I was reading BBC's article about the tensions of our human contexts with our digital toys.
The roar of diced onions as they hit the greased pan. The smell of the skillet crowded with bacon crisps. The turning of the color from opaque to amber caramelization. The warmth of an omelet breakfast on lazy Sunday. The memories of many other rainy days wrapped with comfort food. Yeah, I wouldn't trade these tactile information for any digital replica.
I'm still partial to analog. For now.
But, I must grudgingly admit, augmentation with virtual footnotes is already the next logical step and is beginning to creep upon us.
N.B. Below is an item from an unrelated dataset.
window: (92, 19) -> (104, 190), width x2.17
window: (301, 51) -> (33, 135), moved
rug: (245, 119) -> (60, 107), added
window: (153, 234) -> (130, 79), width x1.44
The digital tags are already imprinted on paper and ink newspapers, which show additional photographs and links. Still, still some realities are not meant to disappear with the inevitable progress of science.
Analog cobwebs still have a space to inhabit in this world. Humans, in fact, create sandboxes for all these cobwebs.
I still have our cassette tapes with personally recorded playlists--- side A for the uptempo and side B for the slower songs. Our LPs of Children's Folk Songs All Over the World is now about four decades old and counting. That's how we learned that Bahia is a real town in Brazil and not just that 70s place. Of course, our vinyl record for the Sound of Music, although scratchy with time, is still in its original album sleeve. As I write this, below my desk lay carcasses of old Betamax players, fax machines, telephones, VCD players and, yikes, an AT(?) clone.
Many of these things are just sepia colored niches and curiosities of a passing era. They sit like off-key vintage pieces of the thrift shops in Cubao X.
Here's another classic that should linger for those who, while rooted in the past, are not afraid to brave the critters and comforts of our digital future.
Happy New Year kid, so what's the best up ahead?